Andrew's truck isn't out front, so I sneak around back to check if it's garaged. I'm peeking into the garage when I hear the patio door slide open. It's his wife.

What? I say.

Why you look? she says. She can make her eyes into swords when she wants. Or lances.

Where is he? I say.

So rude, she says.

Where? I say.

She looks into the alley and asks if I'm alone.

I need to find him, I say.

He downtown, she says. Rally at the square.

I stomp for the gate. She calls after me and I decide to stop. She comes down the steps and whisks across the patio with her arms in a gesture of peace.

This way with us, she says. It is no good.

This could be a ploy. Why here? Why now? This woman who long ago plied at Andrew to send me away. Who all these years has dug a moat between us. The hard heartbreaks don't soften this fast.

* * *

My brother Pat used to tell me stories about Andrew, how he'd made the local paper for his role in a school board meeting, about him marching in police beating protests, how he'd sit front row at a city forum to rename a street. Times he was present for others when that presence too was at my expense. When it meant missing a recital, or school play, or a track meet. Andrew oft absent, though in this way we've been more alike than we have not.

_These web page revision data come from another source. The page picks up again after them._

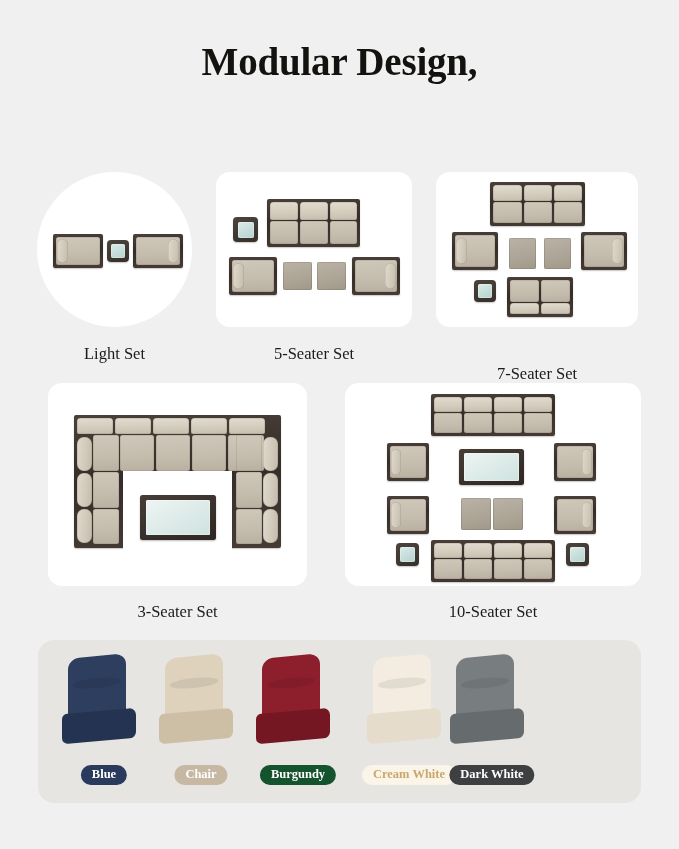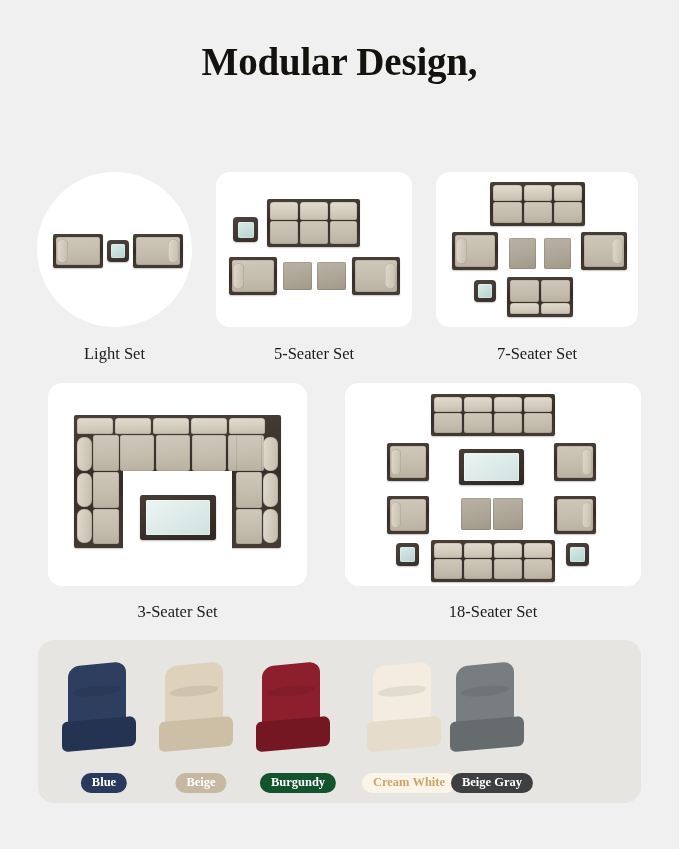--- a/index.html
+++ b/index.html
@@ -125,21 +125,20 @@
     width: 603px;
     height: 163px;
     background: #e7e5e2;
     border-radius: 16px;
   }
   .swatch {
     position: absolute;
     top: 0;
     width: 96px;
     height: 163px;
-    margin-top: 8px;
   }
   .swatch-figure {
     position: absolute;
     left: 0;
     top: 14px;
     width: 96px;
     height: 96px;
   }
   .swatch-pill {
     position: absolute;
@@ -225,21 +224,21 @@
     <div class="fz ottoman" style="left:101px; top:90px; width:29px; height:28px;"></div>
 
     <div class="fz frame" style="left:136px; top:85px; width:48px; height:38px;">
       <div class="fz cush seat" style="left:3px; top:3px; width:42px; height:32px;"></div>
       <div class="fz arm" style="right:4px; top:6px; width:11px; height:26px;"></div>
     </div>
   </div>
   <div class="set-label" style="margin-top:17px;">5-Seater Set</div>
 </div>
 
-<div class="set-cell" style="left:440px; top:172px; width:194px;">
+<div class="set-cell" style="left:440px; top:172px; width:194px;gap:20px;">
   <div class="card rounded" style="width:202px; height:155px;">
 
     <div class="fz frame" style="left:54px; top:10px; width:95px; height:44px;">
       <div class="fz cush back" style="left:3px; top:3px; width:29px; height:16px;"></div>
       <div class="fz cush back" style="left:34px; top:3px; width:28px; height:16px;"></div>
       <div class="fz cush back" style="left:64px; top:3px; width:28px; height:16px;"></div>
       <div class="fz cush seat" style="left:3px; top:20px; width:29px; height:21px;"></div>
       <div class="fz cush seat" style="left:34px; top:20px; width:28px; height:21px;"></div>
       <div class="fz cush seat" style="left:64px; top:20px; width:28px; height:21px;"></div>
     </div>
@@ -351,39 +350,39 @@
       <div class="fz cush back" style="left:3px;  top:3px; width:28px; height:15px;"></div>
       <div class="fz cush back" style="left:33px; top:3px; width:28px; height:15px;"></div>
       <div class="fz cush back" style="left:63px; top:3px; width:28px; height:15px;"></div>
       <div class="fz cush back" style="left:93px; top:3px; width:28px; height:15px;"></div>
       <div class="fz cush seat" style="left:3px;  top:19px; width:28px; height:20px;"></div>
       <div class="fz cush seat" style="left:33px; top:19px; width:28px; height:20px;"></div>
       <div class="fz cush seat" style="left:63px; top:19px; width:28px; height:20px;"></div>
       <div class="fz cush seat" style="left:93px; top:19px; width:28px; height:20px;"></div>
     </div>
   </div>
-  <div class="set-label" style="margin-top:16px;">18-Seater Set</div>
+  <div class="set-label" style="margin-top:16px;">10-Seater Set</div>
 </div>
 
 <div class="swatch-panel">
 
   <div class="swatch" style="left:18px;">
     <div class="swatch-figure">
       <div class="cb cb-back" style="background:#2e3e5f;"></div>
       <div class="cb cb-seat" style="background:#243351;"></div>
     </div>
     <div class="swatch-pill" style="background:#2a3a5c; color:#ffffff;">Blue</div>
   </div>
 
   <div class="swatch" style="left:115px;">
     <div class="swatch-figure">
       <div class="cb cb-back" style="background:#ded2bc;"></div>
       <div class="cb cb-seat" style="background:#cdbfa6;"></div>
     </div>
-    <div class="swatch-pill" style="background:#c6b8a2; color:#ffffff;">Beige</div>
+    <div class="swatch-pill" style="background:#c6b8a2; color:#ffffff;">Chair</div>
   </div>
 
   <div class="swatch" style="left:212px;">
     <div class="swatch-figure">
       <div class="cb cb-back" style="background:#8d1f2d;"></div>
       <div class="cb cb-seat" style="background:#741722;"></div>
     </div>
     <div class="swatch-pill" style="background:#14532d; color:#ffffff;">Burgundy</div>
   </div>
 
@@ -393,17 +392,17 @@
       <div class="cb cb-seat" style="background:#e6dccb;"></div>
     </div>
     <div class="swatch-pill" style="background:#fbf4e8; color:#c9a86d;">Cream White</div>
   </div>
 
   <div class="swatch" style="left:406px;">
     <div class="swatch-figure">
       <div class="cb cb-back" style="background:#787d80;"></div>
       <div class="cb cb-seat" style="background:#666b6e;"></div>
     </div>
-    <div class="swatch-pill" style="background:#3d3f40; color:#ffffff;">Beige Gray</div>
+    <div class="swatch-pill" style="background:#3d3f40; color:#ffffff;">Dark White</div>
   </div>
 
 
 </div>
 
 </body></html>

There's a Measure Eleven protest at the courthouse square. A slew of folks shouting and stomping and waving and pounding cardboard signs tacked to sticks. There are so many of them, all that shows through the mass of feet and bodies are bits of red brick. I stand on the fringes with what seems little chance of finding Andrew inside the crush.

My eyes dart from this to that one and Andrew is nowhere to be found. I wade closer and see a man on the steps dressed in khakis and a windbreaker, a bullhorn in hand. He jumps and barks through the horn. The veins in his neck flex to tight ropes and his face blushes to the red of a fresh scratch. Police with helmets and clubs and shields show up and stand shoulder to blue-uniformed shoulder—stewing, but where don't they?—around the sides of the square. I skirt around to Broadway to look from higher up. But there's no sign of Andrew, so I ease down the steps and into the horde. The speaker points to the sky and the crowd roars. They spike signs and pump their fists and chant, and I sift for Andrew, feeling as if each step places me more and more in harm's way, as if finding his dark face would be the same as seeing Christ. It isn't long until I'm in the center, suffering bumps and nudges, with my arms stiff and my shoulders pushed
tight, me on the verge of a full cardiac stop or else an organ about to burst through my ribs. It's too much. It isn't anything left for me to do but brace and wait for the crowd to grant me a safe distance.

The touch on my arm you couldn't mistake. It's a father's touch, a kind touch. Grace, he says. What are you doing? Why are you here?

Chapter 40

So this, this, is why these niggers feel super.
—Champ

Security at the shack shakes me down at the front and turns an aphasic tower till I ask where I can find Mister. He nods towards the steps at the end of an unlit hall, steps that announce my weight all the way down. From down here you can see Mister through an archway among an ambit of gamblers, hustlers fatmouthing with fat stacks in their fists and piles of bills underfoot, an august vision when you've lost what I lost:
thousands
, in one whop! I stand by while they bicker over who's next on the dice, who hit what point, who made what side bet, stall with no clue of what the fuck I'll say. Mister gets his turn on the dice, and that's when, trepid as shit, I slug inside. Mister nods. He's got a knot of bills in his grip, money flapping out his pockets too. One of the old heads asks if I'm shooting and I shake my head no. The old head who asked about me playing ain't the only one of them I've seen before, and I'm wondering which one, if any, knows what happened last night? What happened to me last night is the kind of news that travels at Mach speed, light speed, motherfucking god speed. It's called the wire. And it's the same kind of wire that turned these dice games into legends.